Located on Brick Lane, Fika is a great place for a coffee, 3-course meal or after-work cocktail. The exterior of Fika makes it stand out from its more shabby, less-chic neighbours on Brick Lane.

The interior décor is Swedish log cabin meets Shoreditch pop-up gallery. Among other things a vintage typewriter, a set of binoculars and an old tanned-leather suitcase adorn the exposed brick walls. My personal favourite was the faux-grass aardvark drinking from a tea cup on the wall to my left – wonderfully random.

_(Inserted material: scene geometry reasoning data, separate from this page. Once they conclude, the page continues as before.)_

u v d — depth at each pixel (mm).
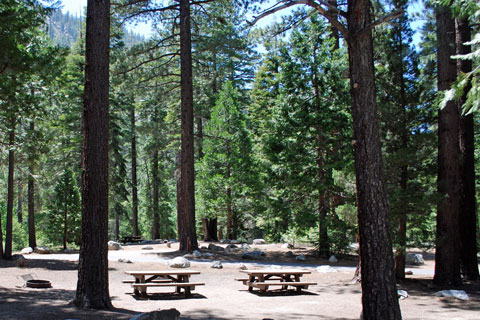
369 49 6797
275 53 27078
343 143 20188
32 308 8336
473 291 12711
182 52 21781
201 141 31641
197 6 23109
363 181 6641
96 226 8727
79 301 8609
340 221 19797
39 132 15461
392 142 14430
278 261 19375
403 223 13750
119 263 17328
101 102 8969
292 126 20531
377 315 6340
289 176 20578
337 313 9383
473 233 14898
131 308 9070
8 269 15055
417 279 14352
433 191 13523
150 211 44719
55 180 28078
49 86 13094
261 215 26328
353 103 6824
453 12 7859
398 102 14289
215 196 28547
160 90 27516
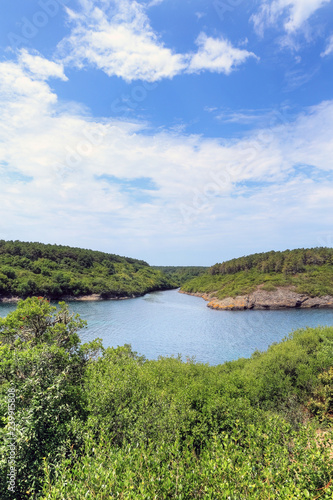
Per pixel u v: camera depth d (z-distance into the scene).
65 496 5.09
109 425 8.98
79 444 8.40
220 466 5.96
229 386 15.55
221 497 5.00
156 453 7.05
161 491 5.36
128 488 5.11
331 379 15.73
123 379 12.66
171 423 9.73
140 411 10.34
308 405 15.16
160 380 16.34
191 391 13.59
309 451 6.48
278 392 15.99
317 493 5.54
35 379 9.56
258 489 5.29
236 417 11.11
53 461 7.48
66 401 10.07
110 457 6.47
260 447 7.38
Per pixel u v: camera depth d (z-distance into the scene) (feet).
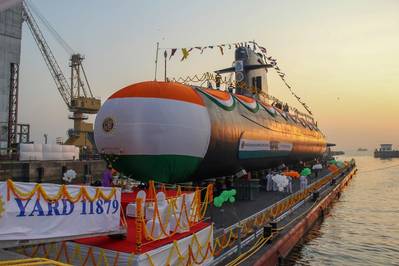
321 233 71.97
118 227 29.43
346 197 130.41
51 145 136.67
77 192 26.27
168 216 31.89
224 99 67.51
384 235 70.59
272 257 43.09
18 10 152.76
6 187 22.20
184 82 67.97
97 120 50.14
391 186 169.89
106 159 49.73
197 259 33.65
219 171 66.18
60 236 24.95
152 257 27.27
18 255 28.37
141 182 52.80
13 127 153.38
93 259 27.78
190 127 50.01
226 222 49.39
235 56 108.06
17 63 152.35
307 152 143.43
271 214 58.29
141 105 47.50
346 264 52.47
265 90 118.52
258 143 79.00
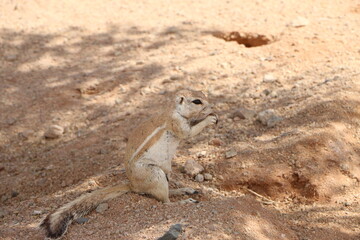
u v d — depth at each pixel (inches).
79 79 462.0
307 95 362.3
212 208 237.8
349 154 300.0
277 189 286.8
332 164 293.1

The service echoed the décor – subtle but not overbearing. Our waitress (Swedish, of course) was stylish and softly-spoken. After being seated we were handed a rolled up map of ‘New Penzance Island’ and whilst unsure at first (and half expecting a cup of broken Crayola to follow) the scroll worked well for their playful menu.

The menu was reasonably priced with a 3 course meal consisting of the most expensive of each dish coming in at £26. Here’s what we ate:


Tomato Kingdom

Heirloom tomato carpaccio, pickled wild mushroom and popcorn £6

Darjeeling Gravad Lax

Home cured salmon with Darjeeling jelly £6


Pitch Perfect Meatballs

Swedish meatballs, apple cider sauce and lingonberry jam £10.20

The Expedition

Bed of greens with poached salmon, crayfish and tiger prawns £11.90



Swedish sticky chocolate cake £4.60

Peanut butter and Jelly Sandwich

Toasty, grilled heaven £4.60

The Tomato Kingdom was light and fresh (although the popcorn seemed unnecessary). The Darjeeling Gravad Lax was a novel idea but neither my dining partner nor I were able to discern any hint of Darjeeling in the jelly. This was probably the most disappointing part of the meal – served with an undressed salad and 2 slices of French baguette it somewhat lacked the finesse of the other dishes.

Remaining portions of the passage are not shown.